Assignment: Copy out the entries below exactly as they stand, but only from the line containing "left ankle: (1160, 1414, 53)" through the line containing "right elbow: (1205, 799, 3)".

[Images with keypoint coordinates]
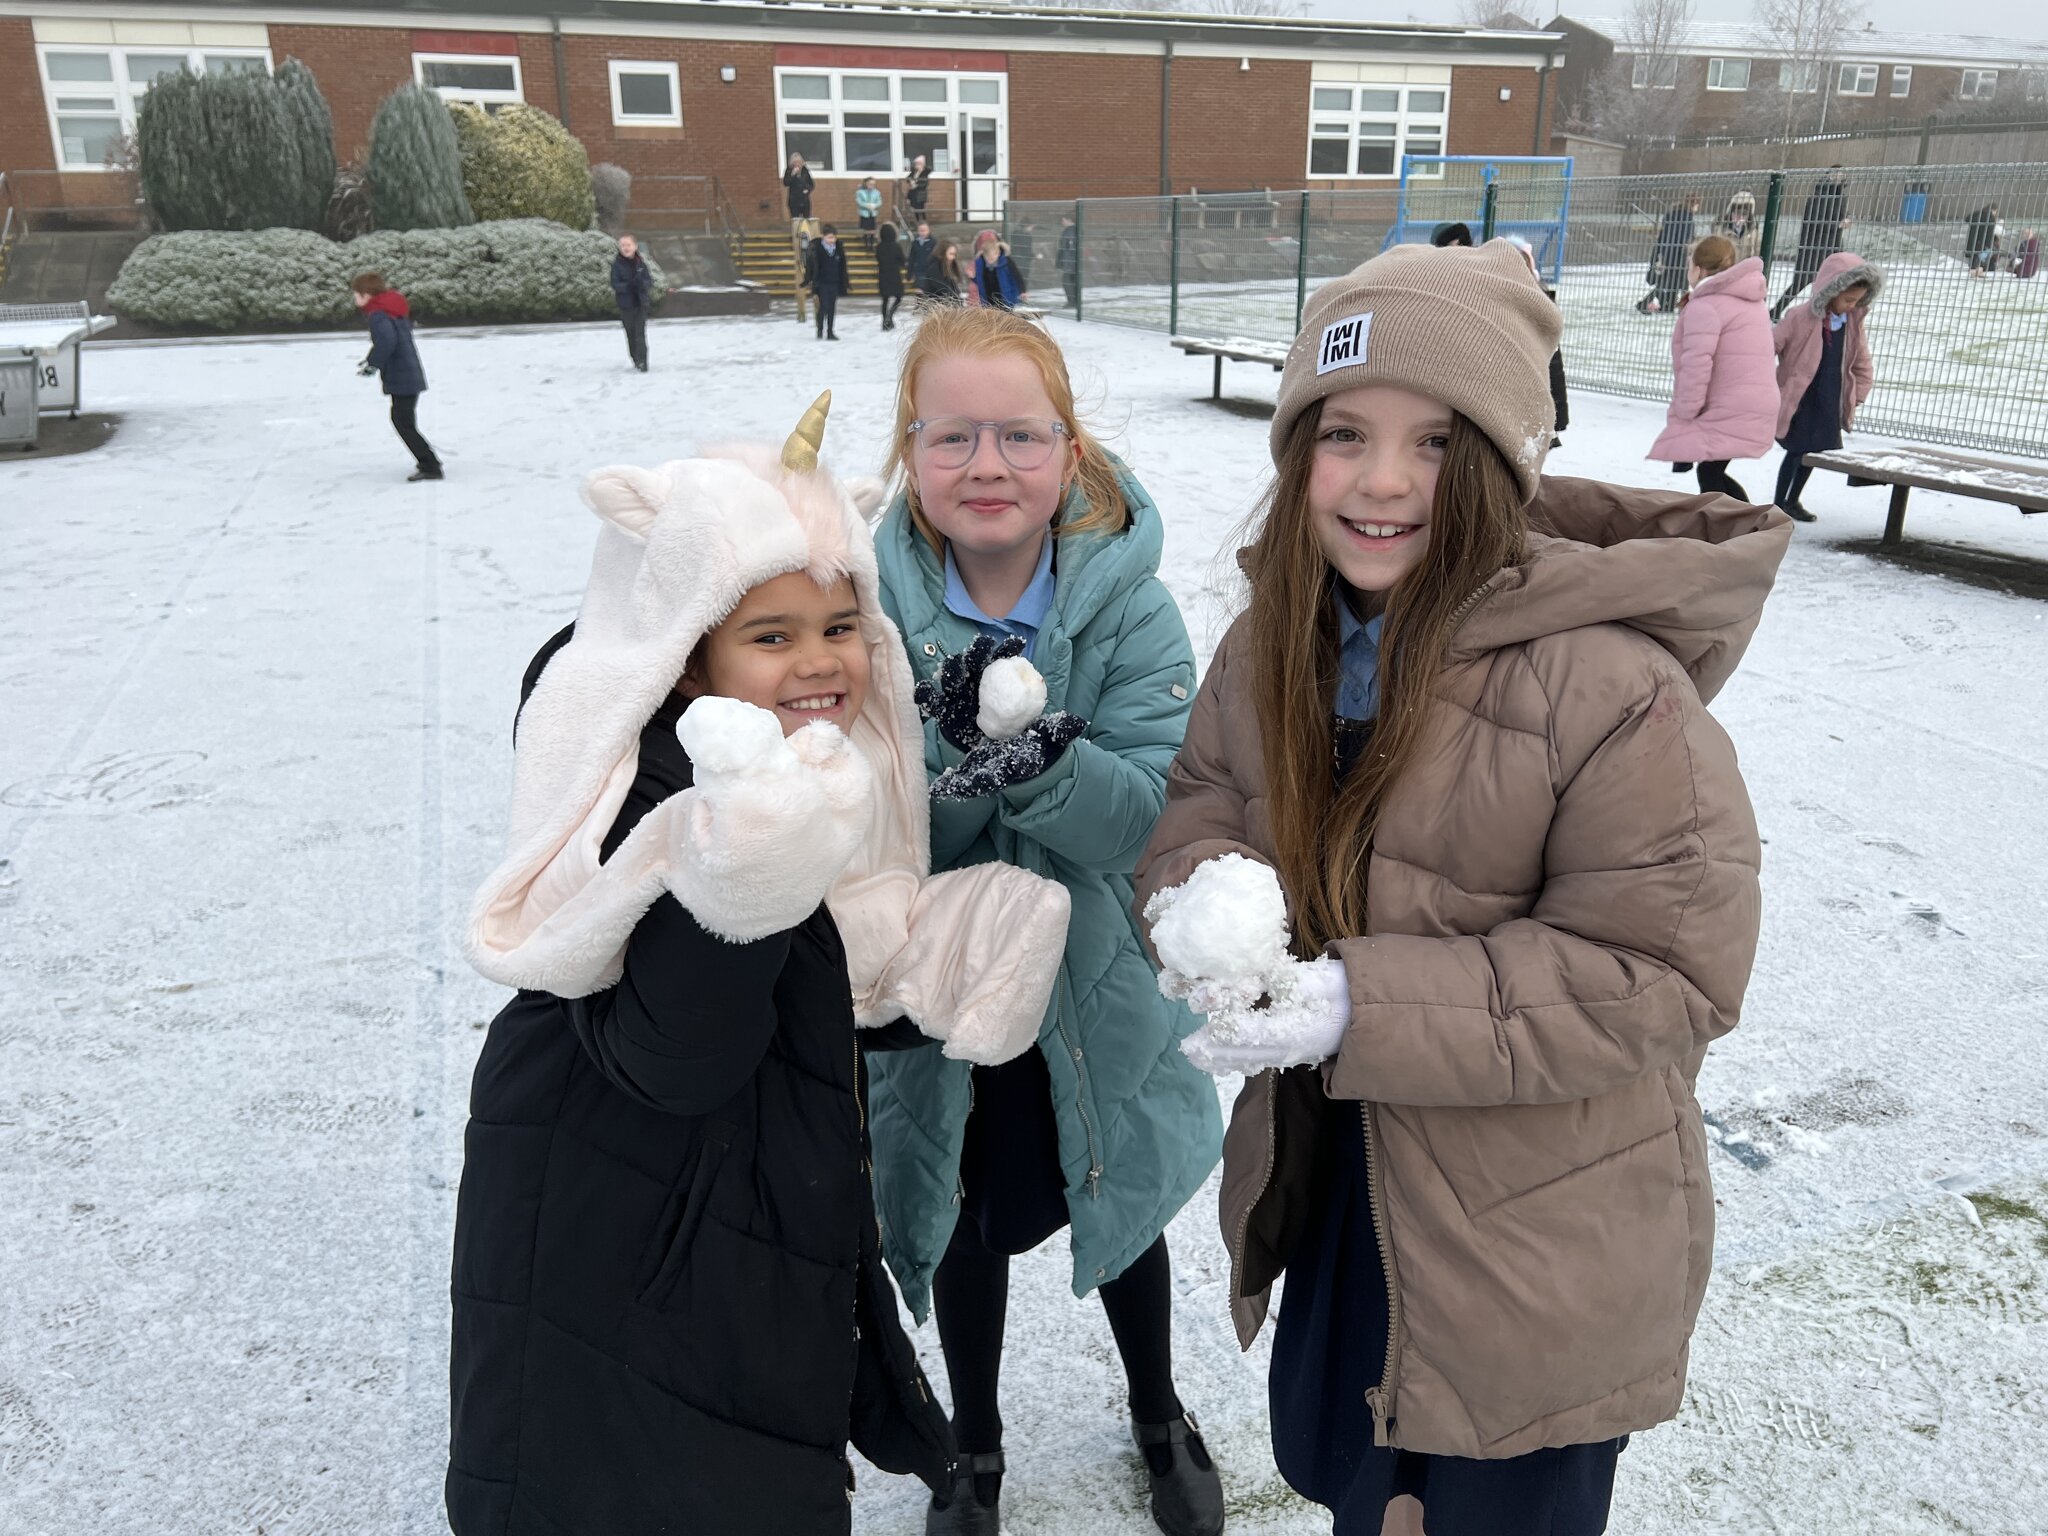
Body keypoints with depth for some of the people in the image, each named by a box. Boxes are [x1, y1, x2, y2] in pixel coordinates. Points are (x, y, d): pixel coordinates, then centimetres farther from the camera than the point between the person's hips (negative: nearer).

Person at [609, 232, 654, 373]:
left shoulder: (641, 261, 1)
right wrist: (628, 286, -26)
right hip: (626, 304, 0)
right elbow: (615, 284, -9)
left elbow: (649, 279, 2)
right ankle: (636, 360, 24)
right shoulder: (617, 264, -5)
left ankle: (642, 362, -10)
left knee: (640, 332, -9)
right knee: (631, 333, 9)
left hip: (641, 303, 0)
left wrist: (643, 284, -20)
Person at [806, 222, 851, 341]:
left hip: (835, 283, 4)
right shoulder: (816, 248, -8)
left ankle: (830, 332, 12)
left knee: (832, 309, 5)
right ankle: (820, 332, 5)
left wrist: (846, 281, 14)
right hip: (821, 282, -4)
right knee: (824, 307, -8)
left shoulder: (839, 248, 4)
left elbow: (843, 267, 12)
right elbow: (810, 265, -6)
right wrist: (809, 280, -10)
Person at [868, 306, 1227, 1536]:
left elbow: (1152, 817, -22)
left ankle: (1160, 1414, 53)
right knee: (965, 1219, 20)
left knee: (1121, 1205, 22)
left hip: (1095, 981, 0)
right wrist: (949, 748, -36)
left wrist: (1041, 763, -41)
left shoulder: (1129, 606, -17)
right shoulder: (876, 603, -16)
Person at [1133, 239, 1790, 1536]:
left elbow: (1664, 970, -24)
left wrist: (1363, 1007, -30)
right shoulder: (1276, 643, -5)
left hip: (1543, 1255, -5)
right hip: (1334, 1184, 6)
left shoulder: (1615, 685, -27)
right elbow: (1205, 799, 3)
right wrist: (1205, 895, -22)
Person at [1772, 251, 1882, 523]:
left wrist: (1856, 396, 8)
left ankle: (1793, 500, 29)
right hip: (1798, 399, -6)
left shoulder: (1853, 321, 3)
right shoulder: (1802, 317, -17)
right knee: (1796, 451, -3)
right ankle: (1778, 505, 11)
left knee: (1816, 450, 12)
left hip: (1831, 402, 6)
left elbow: (1862, 365, 15)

Exercise answer:
left ankle: (1160, 1414, 53)
right knee: (965, 1219, 20)
left knee: (1121, 1205, 22)
left hip: (1095, 981, 0)
right wrist: (949, 748, -36)
left wrist: (1041, 763, -41)
left shoulder: (1129, 606, -17)
right shoulder: (876, 603, -16)
Person at [1133, 239, 1790, 1536]:
left elbow: (1664, 970, -24)
left wrist: (1363, 1007, -30)
right shoulder: (1276, 643, -5)
left hip: (1543, 1255, -5)
right hip: (1334, 1184, 6)
left shoulder: (1615, 685, -27)
right elbow: (1205, 799, 3)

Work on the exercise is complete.